ISL Online’s tunnelling technology is a powerful feature which, besides giving you the possibility to establish a secure RDP connection to a Windows computer in a remote network, also provides you with a few other advantages. You can create a jump box to a remote system or allow local users to access a remote computer through your own computer.
In our previous post, we have covered detailed instructions on how to configure the tunnel and then start an RDP connection via ISL Online (read the blog). Once you have done that you can try out the advanced use cases we present below.
USE CASE 1: Connect to a remote system through a jump box
In this scenario, you install the ISL AlwaysOn remote agent on only one computer in the remote network. This computer serves as a jump box through which you can then connect to any other computer in the same remote network.
Step 1: Connect to a jump box in a remote network
First, you need to install ISL AlwaysOn, the remote agent, on a Windows computer in the remote network. This machine will serve you as a jump box. Once you have set up unattended access, connect to this computer. From there you can reach any other RDP enabled computer in that remote network. What you’ll need to know is the IP addresses of those computers.
Step 2: Create an RDP tunnel
Click the “Desktop Sharing” icon on the ISL Light remote view and select “New tunnel” under “Connect via” option. Choose RDP tunnel and type in the IP address of the computer which you’d like to access. In the dialog window you can see the rule, which will automatically execute the RDP program and connect to the IP you have specified through the ports specified in the rule.
Step 3: Connect directly from a local computer to computers in the remote network
Once you have created a new tunnel (you have actually defined the rule) it shows up in the menu of your local computer under “Connect via”. So, next time you will be able to connect directly to that specific computer in the remote network through a jump box by skipping the first step of connecting to the jump box computer with the ISL AlwaysOn remote agent installed.
USE CASE 2: Allow local users to connect to a remote computer through your computer
In this case, you establish an RDP connection to a computer in a remote network with the ISL AlwaysOn remote agent installed. By creating a custom tunnel, you can then allow users in your network to connect to the remote computer through your computer by using their RDP access. This time your computer plays the role of a jump box.

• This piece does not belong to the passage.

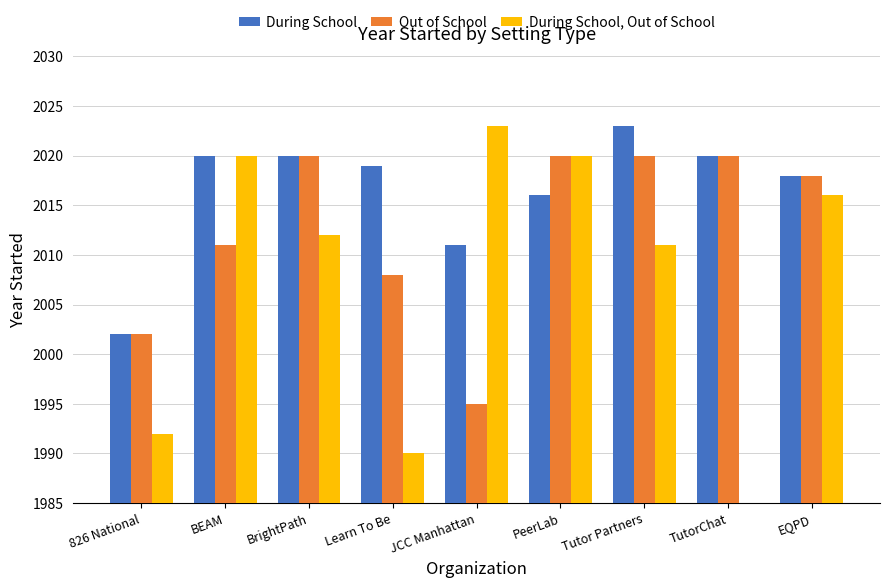

List the labels in order of During School, Out of School value, largest first.

JCC Manhattan, BEAM, PeerLab, EQPD, BrightPath, Tutor Partners, 826 National, Learn To Be, TutorChat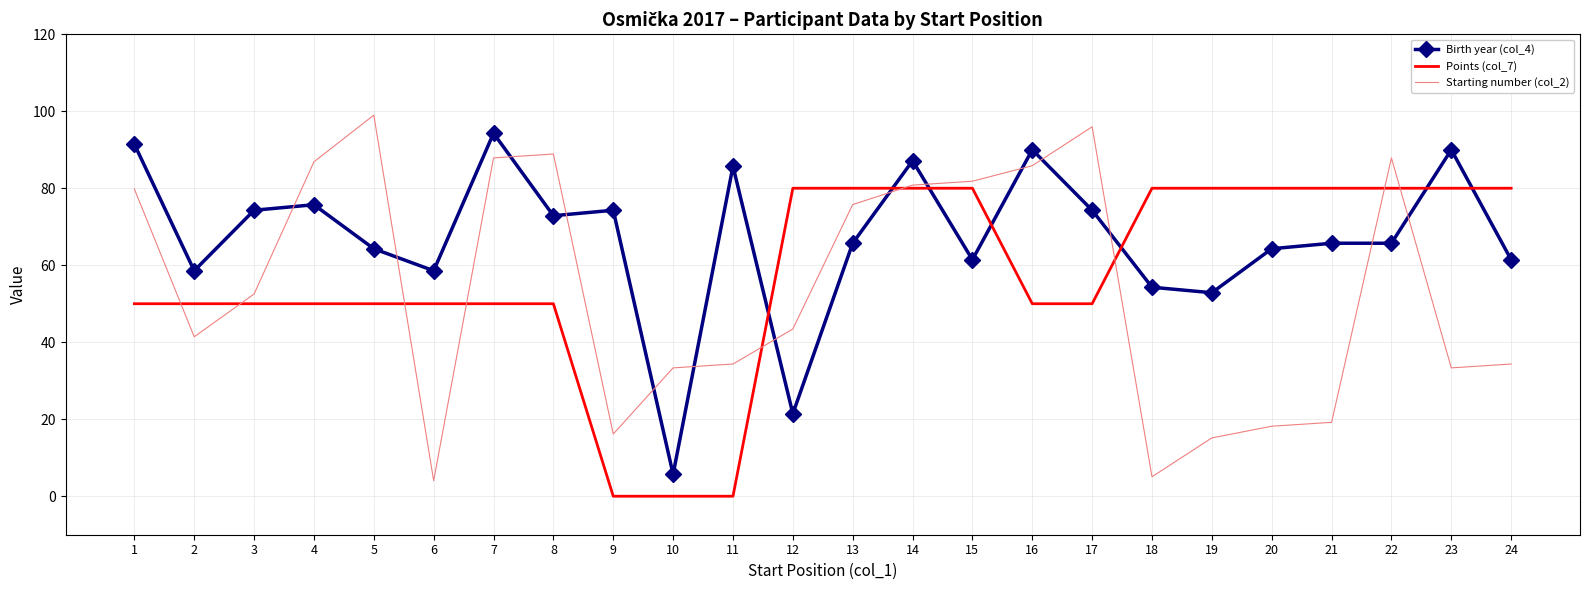

What is the lowest value of the Birth year (col_4) series?

5.7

Step 1: Set up unattended access on a remote computer
First, you need to install a remote agent, ISL AlwaysOn, on a computer in the remote network. This is the computer to which you would like to allow access to other users in your network through RDP.
Step 2: Create a custom tunnel
Connect to the AlwaysOn enabled computer in the remote network and create a new custom tunnel (Desktop Sharing icon > Connect via > New Tunnel). In the rule, you need to specify that on the local part you will bind all the IPs available so anyone can connect through your computer.
This gives users in your network the possibility to connect to the remote computer that only you have on your list of remote computers.
Step 3: A local user connects to the remote computer
Any user in your local network can now connect to the remote computer through your computer and control that remote desktop via RDP. They need to know the IP address of your computer and the port through which the connection is established. You can specify the exact port in the rule when you create a new custom tunnel or you can just leave it empty like we did above and go for a random port. You can find the port number on the local side by clicking “Connect via”.
The user opens up the Remote Desktop Connection on their computer, types in the IP address of your computer (jump box in this case) and the local port and clicks connect. Once they insert the Windows credentials of the target computer, they are connected to the remote computer via an RDP connection.
These are the two advanced options ISL Online tunnelling technology offers. Users who are familiar with tunnelling can create a tunnel and specify how the traffic will be tunnelled to the remote computer. This enables remote service accessibility even though it was originally configured to be only accessible on local computer or network.